Today one of France's most famed washed-rind cheeses, Munster had humble beginnings in the Middle Age monasteries surrounding the Vosges Mountains of France's Alsace, Lorraine, and Franche Comté regions near the border with Germany. Formerly known as Munster only on the Alsace side of the mountains, and Géromé on the Lorraine side, the two cheeses were united in 1978 under a protected AOC (now a European PDO) for Munster and Munster-Géromé.

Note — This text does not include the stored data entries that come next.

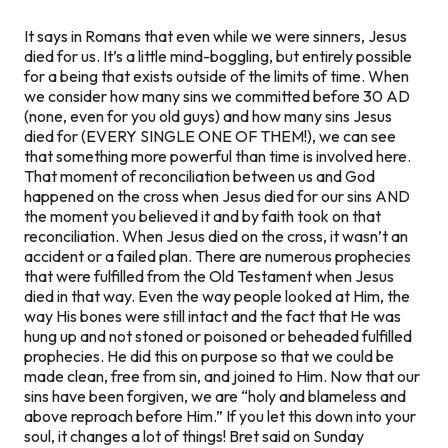
It says in Romans that even while we were sinners, Jesus
died for us. It’s a little mind-boggling, but entirely possible
for a being that exists outside of the limits of time. When
we consider how many sins we committed before 30 AD
(none, even for you old guys) and how many sins Jesus
died for (EVERY SINGLE ONE OF THEM!), we can see
that something more powerful than time is involved here.
That moment of reconciliation between us and God
happened on the cross when Jesus died for our sins AND
the moment you believed it and by faith took on that
reconciliation. When Jesus died on the cross, it wasn’t an
accident or a failed plan. There are numerous prophecies
that were fulfilled from the Old Testament when Jesus
died in that way. Even the way people looked at Him, the
way His bones were still intact and the fact that He was
hung up and not stoned or poisoned or beheaded fulfilled
prophecies. He did this on purpose so that we could be
made clean, free from sin, and joined to Him. Now that our
sins have been forgiven, we are “holy and blameless and
above reproach before Him.” If you let this down into your
soul, it changes a lot of things! Bret said on Sunday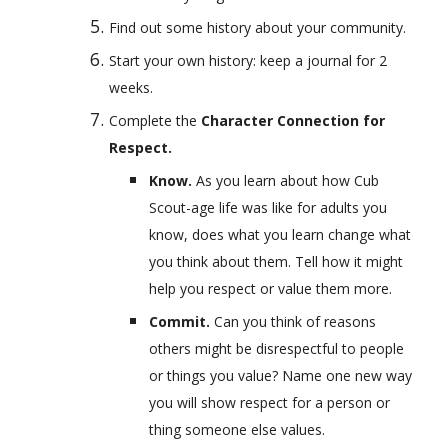
Find out some history about your community.
Start your own history: keep a journal for 2 
weeks.
Complete the 
Character Connection for 
Respect.
Know. 
As you learn about how Cub 
Scout-age life was like for adults you 
know, does what you learn change what 
you think about them. Tell how it might 
help you respect or value them more.
Commit. 
Can you think of reasons 
others might be disrespectful to people 
or things you value? Name one new way 
you will show respect for a person or 
thing someone else values.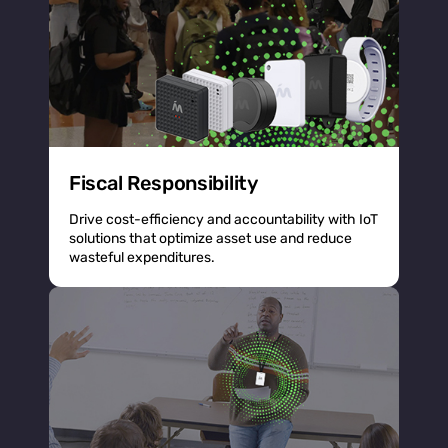
Fiscal Responsibility
Drive cost-efficiency and accountability with IoT
solutions that optimize asset use and reduce
wasteful expenditures.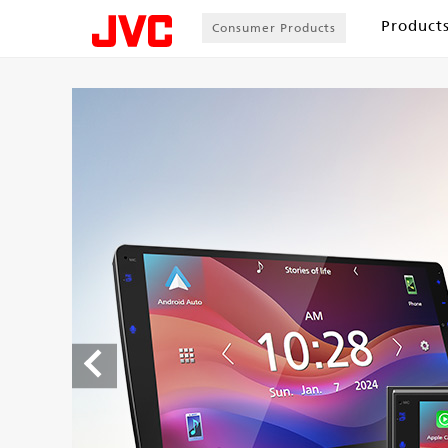
Product
Consumer Products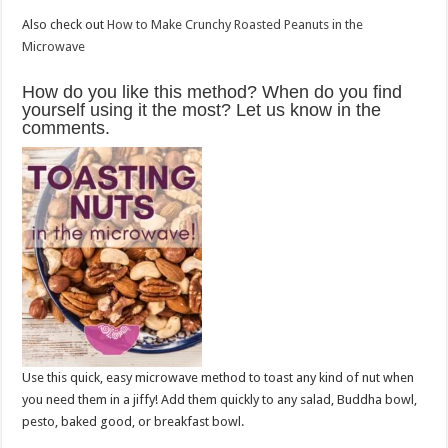
Also check out
How to Make Crunchy Roasted Peanuts in the
Microwave
How do you like this method? When do you find
yourself using it the most? Let us know in the
comments.
Use this quick, easy microwave method to toast any kind of nut when
you need them in a jiffy! Add them quickly to any salad, Buddha bowl,
pesto, baked good, or breakfast bowl.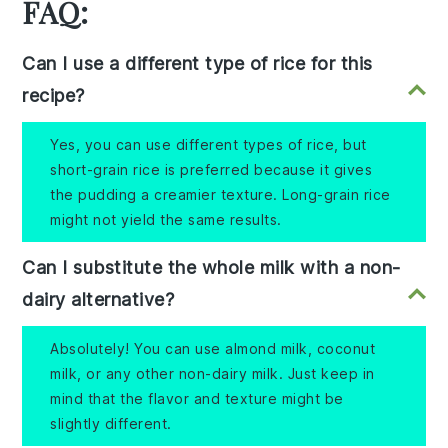
FAQ:
Can I use a different type of rice for this
recipe?
Yes, you can use different types of rice, but
short-grain rice is preferred because it gives
the pudding a creamier texture. Long-grain rice
might not yield the same results.
Can I substitute the whole milk with a non-
dairy alternative?
Absolutely! You can use almond milk, coconut
milk, or any other non-dairy milk. Just keep in
mind that the flavor and texture might be
slightly different.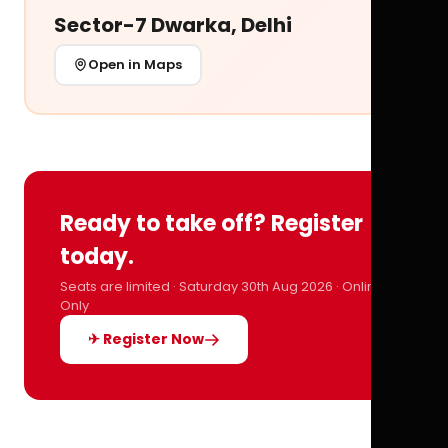
Sector-7 Dwarka, Delhi
Open in Maps
Ready to take off? Register
today.
Seats are limited · Saturday 30th Aug 2026 · Online
Only
✈ Register Now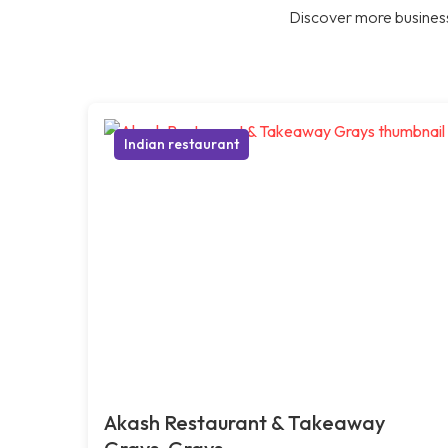
Discover more business
Indian restaurant
Akash Restaurant & Takeaway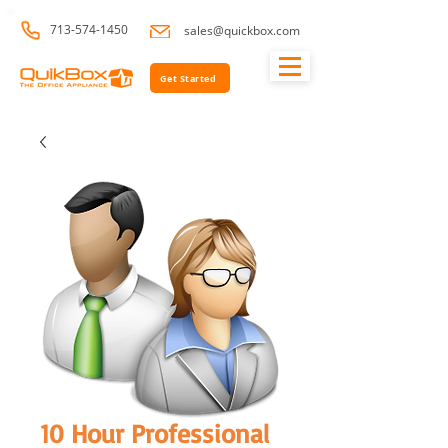
713-574-1450
sales@quickbox.com
Get Started
10 Hour Professional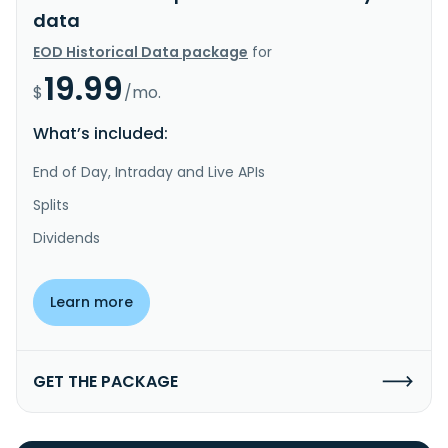
data
EOD Historical Data package
for
19.99
$
/mo.
What’s included:
End of Day, Intraday and Live APIs
Splits
Dividends
Learn more
GET THE PACKAGE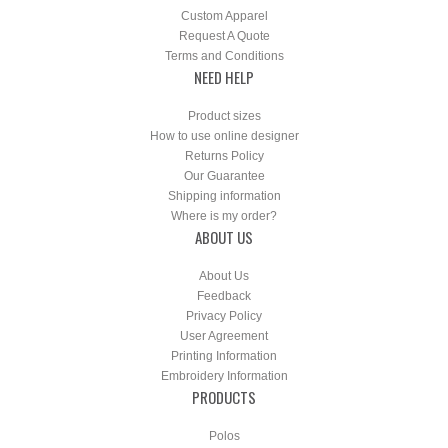
Custom Apparel
Request A Quote
Terms and Conditions
NEED HELP
Product sizes
How to use online designer
Returns Policy
Our Guarantee
Shipping information
Where is my order?
ABOUT US
About Us
Feedback
Privacy Policy
User Agreement
Printing Information
Embroidery Information
PRODUCTS
Polos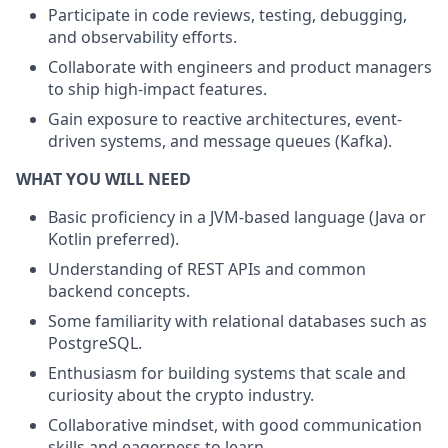
Participate in code reviews, testing, debugging,
and observability efforts.
Collaborate with engineers and product managers
to ship high-impact features.
Gain exposure to reactive architectures, event-
driven systems, and message queues (Kafka).
WHAT YOU WILL NEED
Basic proficiency in a JVM-based language (Java or
Kotlin preferred).
Understanding of REST APIs and common
backend concepts.
Some familiarity with relational databases such as
PostgreSQL.
Enthusiasm for building systems that scale and
curiosity about the crypto industry.
Collaborative mindset, with good communication
skills and eagerness to learn.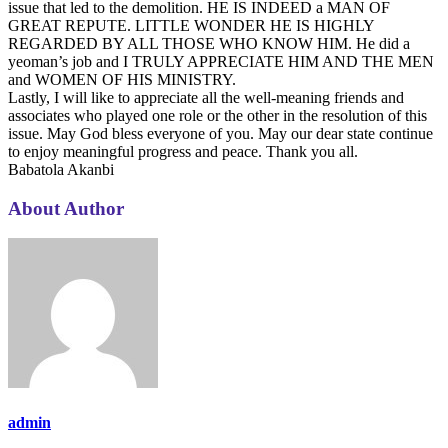
issue that led to the demolition. HE IS INDEED a MAN OF
GREAT REPUTE. LITTLE WONDER HE IS HIGHLY
REGARDED BY ALL THOSE WHO KNOW HIM. He did a
yeoman’s job and I TRULY APPRECIATE HIM AND THE MEN
and WOMEN OF HIS MINISTRY.
Lastly, I will like to appreciate all the well-meaning friends and
associates who played one role or the other in the resolution of this
issue. May God bless everyone of you. May our dear state continue
to enjoy meaningful progress and peace. Thank you all.
Babatola Akanbi
About Author
admin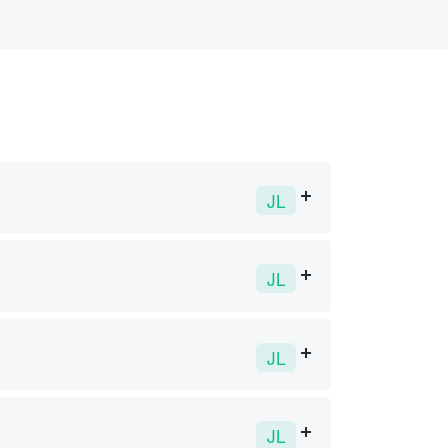
JL
JL
JL
JL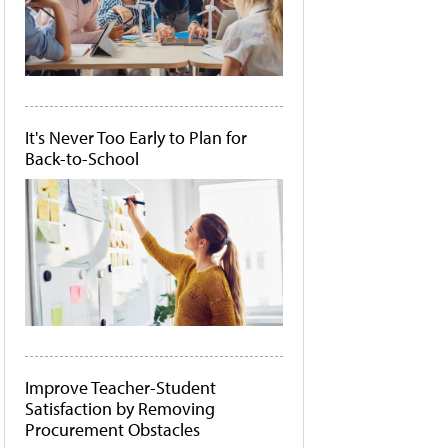
It's Never Too Early to Plan for
Back-to-School
Improve Teacher-Student
Satisfaction by Removing
Procurement Obstacles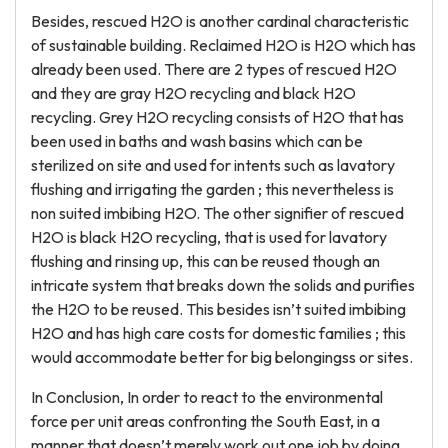
Besides, rescued H2O is another cardinal characteristic
of sustainable building. Reclaimed H2O is H2O which has
already been used. There are 2 types of rescued H2O
and they are gray H2O recycling and black H2O
recycling. Grey H2O recycling consists of H2O that has
been used in baths and wash basins which can be
sterilized on site and used for intents such as lavatory
flushing and irrigating the garden ; this nevertheless is
non suited imbibing H2O. The other signifier of rescued
H2O is black H2O recycling, that is used for lavatory
flushing and rinsing up, this can be reused though an
intricate system that breaks down the solids and purifies
the H2O to be reused. This besides isn’t suited imbibing
H2O and has high care costs for domestic families ; this
would accommodate better for big belongingss or sites.
In Conclusion, In order to react to the environmental
force per unit areas confronting the South East, in a
manner that doesn’t merely work out one job by doing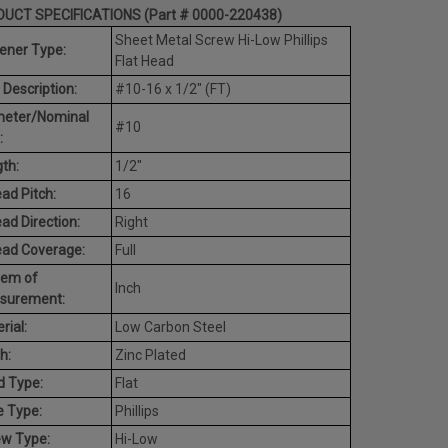
UCT SPECIFICATIONS (Part # 0000-220438)
Sheet Metal Screw Hi-Low Phillips
ener Type:
Flat Head
 Description:
#10-16 x 1/2" (FT)
meter/Nominal
#10
:
th:
1/2"
ad Pitch:
16
ad Direction:
Right
ead Coverage:
Full
tem of
Inch
surement:
rial:
Low Carbon Steel
h:
Zinc Plated
d Type:
Flat
e Type:
Phillips
ew Type:
Hi-Low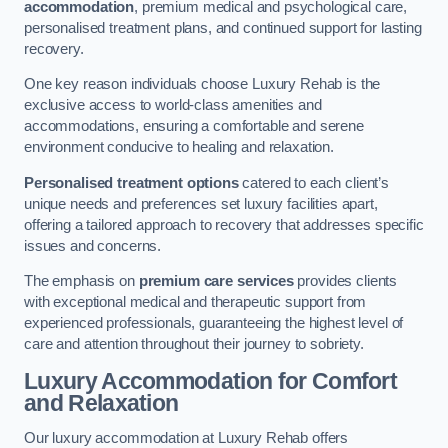
accommodation
, premium medical and psychological care,
personalised treatment plans, and continued support for lasting
recovery.
One key reason individuals choose Luxury Rehab is the
exclusive access to world-class amenities and
accommodations, ensuring a comfortable and serene
environment conducive to healing and relaxation.
Personalised treatment options
catered to each client’s
unique needs and preferences set luxury facilities apart,
offering a tailored approach to recovery that addresses specific
issues and concerns.
The emphasis on
premium care services
provides clients
with exceptional medical and therapeutic support from
experienced professionals, guaranteeing the highest level of
care and attention throughout their journey to sobriety.
Luxury Accommodation for Comfort
and Relaxation
Our luxury accommodation at Luxury Rehab offers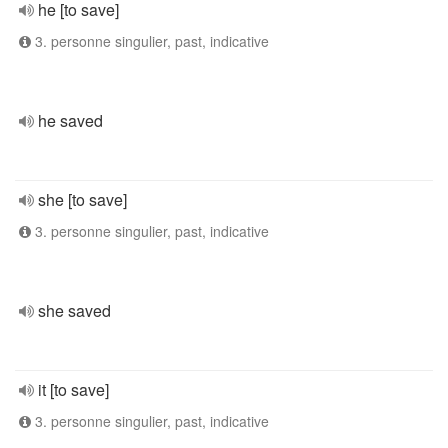
he [to save]
3. personne singulier, past, indicative
he saved
she [to save]
3. personne singulier, past, indicative
she saved
it [to save]
3. personne singulier, past, indicative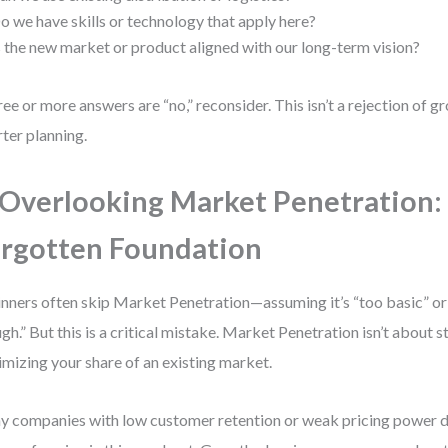
o we have skills or technology that apply here?
s the new market or product aligned with our long-term vision?
hree or more answers are “no,” reconsider. This isn’t a rejection of gr
ter planning.
 Overlooking Market Penetration:
rgotten Foundation
nners often skip Market Penetration—assuming it’s “too basic” or
gh.” But this is a critical mistake. Market Penetration isn’t about s
mizing your share of an existing market.
 companies with low customer retention or weak pricing power don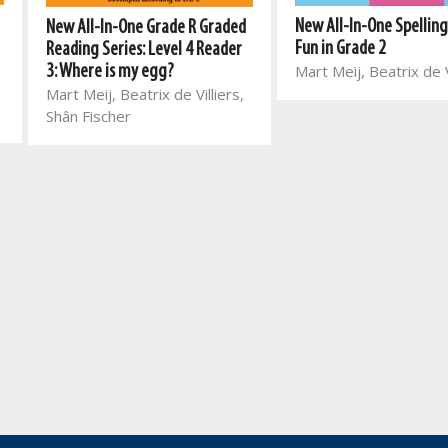
New All-In-One Spellin
New All-In-One Grade R Graded
Fun in Grade 2
Reading Series: Level 4 Reader
Mart Meij, Beatrix de V
3: Where is my egg?
Mart Meij, Beatrix de Villiers,
Shân Fischer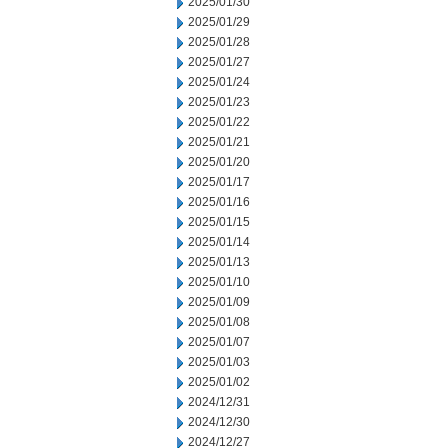
2025/01/30
2025/01/29
2025/01/28
2025/01/27
2025/01/24
2025/01/23
2025/01/22
2025/01/21
2025/01/20
2025/01/17
2025/01/16
2025/01/15
2025/01/14
2025/01/13
2025/01/10
2025/01/09
2025/01/08
2025/01/07
2025/01/03
2025/01/02
2024/12/31
2024/12/30
2024/12/27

Milk traditionally comes from Vosgiennes cows, a breed that was imported from Scandanavia in the 18th century and is known for the high protein content of its milk. The cheeses come in either pasteurized or raw versions, and production can be fermier (farmstead), coopérative, or industriel (industrial). During the summer, some of the best versions are made from the milk of cows grazing on high mountain pastures. During the winter, the animals are moved closer to the farm and although the cheese can still be excellent, it tends to have slightly different characteristics.
PDO regulations dictate that all cheeses must be matured within a designated area and that the minimum time for aging is three weeks before release, although ten weeks is more common. (In the case of the mini version, Petit Munster, the minimum time is two weeks.)
Rind and aroma are the keys to Munster's maturity. Young cheeses have a pale rind that is pinkish-white in color, soft, but relatively dry and not overly pungent. As the cheeses age and receive their regular brine washes, the rind is transformed to a rich, red-orange color with a distinctly sticky (but not slimy) surface and an assertive, pungent smell that—love it or loathe it—cannot be ignored.
When young, the texture of a ripe Munster is pale cream in color, firm (yet smooth) and slightly brittle. With age, the bacterial activity of the rind transforms the texture into a luscious, soft, meltingly unctuous paste and the color darkens slightly. Flavors are very rich, smooth, and slightly tangy on the finish.
Munster pairs well with crisp Alsatian whites or dessert wines.